[Stored dataset items]
[Start of Attachment]

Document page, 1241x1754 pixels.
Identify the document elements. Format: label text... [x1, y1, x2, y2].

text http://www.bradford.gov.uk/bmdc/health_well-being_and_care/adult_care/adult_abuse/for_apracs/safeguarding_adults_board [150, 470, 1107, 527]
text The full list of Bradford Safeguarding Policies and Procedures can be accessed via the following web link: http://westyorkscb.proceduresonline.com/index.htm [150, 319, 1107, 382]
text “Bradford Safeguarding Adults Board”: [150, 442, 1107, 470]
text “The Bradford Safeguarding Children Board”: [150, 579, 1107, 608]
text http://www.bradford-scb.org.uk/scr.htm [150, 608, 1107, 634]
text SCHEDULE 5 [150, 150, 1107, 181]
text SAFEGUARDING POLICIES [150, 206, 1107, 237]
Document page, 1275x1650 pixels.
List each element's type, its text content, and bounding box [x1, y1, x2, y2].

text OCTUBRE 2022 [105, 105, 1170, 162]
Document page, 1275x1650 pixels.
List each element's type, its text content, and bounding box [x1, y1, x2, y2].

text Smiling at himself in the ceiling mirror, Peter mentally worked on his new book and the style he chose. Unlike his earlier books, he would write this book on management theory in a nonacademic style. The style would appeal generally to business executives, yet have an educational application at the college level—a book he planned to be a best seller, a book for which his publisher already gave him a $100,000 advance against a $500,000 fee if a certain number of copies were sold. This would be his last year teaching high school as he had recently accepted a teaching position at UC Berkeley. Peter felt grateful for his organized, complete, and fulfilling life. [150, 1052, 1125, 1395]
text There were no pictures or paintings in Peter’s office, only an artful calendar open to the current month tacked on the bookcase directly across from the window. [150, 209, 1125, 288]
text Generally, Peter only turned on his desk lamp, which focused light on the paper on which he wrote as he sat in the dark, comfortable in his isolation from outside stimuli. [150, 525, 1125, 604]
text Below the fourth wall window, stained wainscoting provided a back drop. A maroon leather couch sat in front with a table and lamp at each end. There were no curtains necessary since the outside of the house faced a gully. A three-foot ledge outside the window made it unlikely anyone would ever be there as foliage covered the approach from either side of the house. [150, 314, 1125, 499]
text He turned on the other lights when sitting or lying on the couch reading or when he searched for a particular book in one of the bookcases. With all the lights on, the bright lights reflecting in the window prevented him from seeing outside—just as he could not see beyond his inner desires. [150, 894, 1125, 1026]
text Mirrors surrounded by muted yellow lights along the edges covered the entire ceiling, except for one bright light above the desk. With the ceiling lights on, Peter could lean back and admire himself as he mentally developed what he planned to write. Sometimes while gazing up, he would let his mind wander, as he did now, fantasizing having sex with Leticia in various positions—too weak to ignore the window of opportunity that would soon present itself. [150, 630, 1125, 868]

[End of Attachment]

What the task requires: In full and without alteration, reproduce the records above.

Exercise response:
Document page, 1241x1754 pixels.
Identify the document elements. Format: label text... [x1, y1, x2, y2].

text http://www.bradford.gov.uk/bmdc/health_well-being_and_care/adult_care/adult_abuse/for_apracs/safeguarding_adults_board [150, 470, 1107, 527]
text The full list of Bradford Safeguarding Policies and Procedures can be accessed via the following web link: http://westyorkscb.proceduresonline.com/index.htm [150, 319, 1107, 382]
text “Bradford Safeguarding Adults Board”: [150, 442, 1107, 470]
text “The Bradford Safeguarding Children Board”: [150, 579, 1107, 608]
text http://www.bradford-scb.org.uk/scr.htm [150, 608, 1107, 634]
text SCHEDULE 5 [150, 150, 1107, 181]
text SAFEGUARDING POLICIES [150, 206, 1107, 237]
Document page, 1275x1650 pixels.
List each element's type, its text content, and bounding box [x1, y1, x2, y2].

text OCTUBRE 2022 [105, 105, 1170, 162]
Document page, 1275x1650 pixels.
List each element's type, its text content, and bounding box [x1, y1, x2, y2].

text Smiling at himself in the ceiling mirror, Peter mentally worked on his new book and the style he chose. Unlike his earlier books, he would write this book on management theory in a nonacademic style. The style would appeal generally to business executives, yet have an educational application at the college level—a book he planned to be a best seller, a book for which his publisher already gave him a $100,000 advance against a $500,000 fee if a certain number of copies were sold. This would be his last year teaching high school as he had recently accepted a teaching position at UC Berkeley. Peter felt grateful for his organized, complete, and fulfilling life. [150, 1052, 1125, 1395]
text There were no pictures or paintings in Peter’s office, only an artful calendar open to the current month tacked on the bookcase directly across from the window. [150, 209, 1125, 288]
text Generally, Peter only turned on his desk lamp, which focused light on the paper on which he wrote as he sat in the dark, comfortable in his isolation from outside stimuli. [150, 525, 1125, 604]
text Below the fourth wall window, stained wainscoting provided a back drop. A maroon leather couch sat in front with a table and lamp at each end. There were no curtains necessary since the outside of the house faced a gully. A three-foot ledge outside the window made it unlikely anyone would ever be there as foliage covered the approach from either side of the house. [150, 314, 1125, 499]
text He turned on the other lights when sitting or lying on the couch reading or when he searched for a particular book in one of the bookcases. With all the lights on, the bright lights reflecting in the window prevented him from seeing outside—just as he could not see beyond his inner desires. [150, 894, 1125, 1026]
text Mirrors surrounded by muted yellow lights along the edges covered the entire ceiling, except for one bright light above the desk. With the ceiling lights on, Peter could lean back and admire himself as he mentally developed what he planned to write. Sometimes while gazing up, he would let his mind wander, as he did now, fantasizing having sex with Leticia in various positions—too weak to ignore the window of opportunity that would soon present itself. [150, 630, 1125, 868]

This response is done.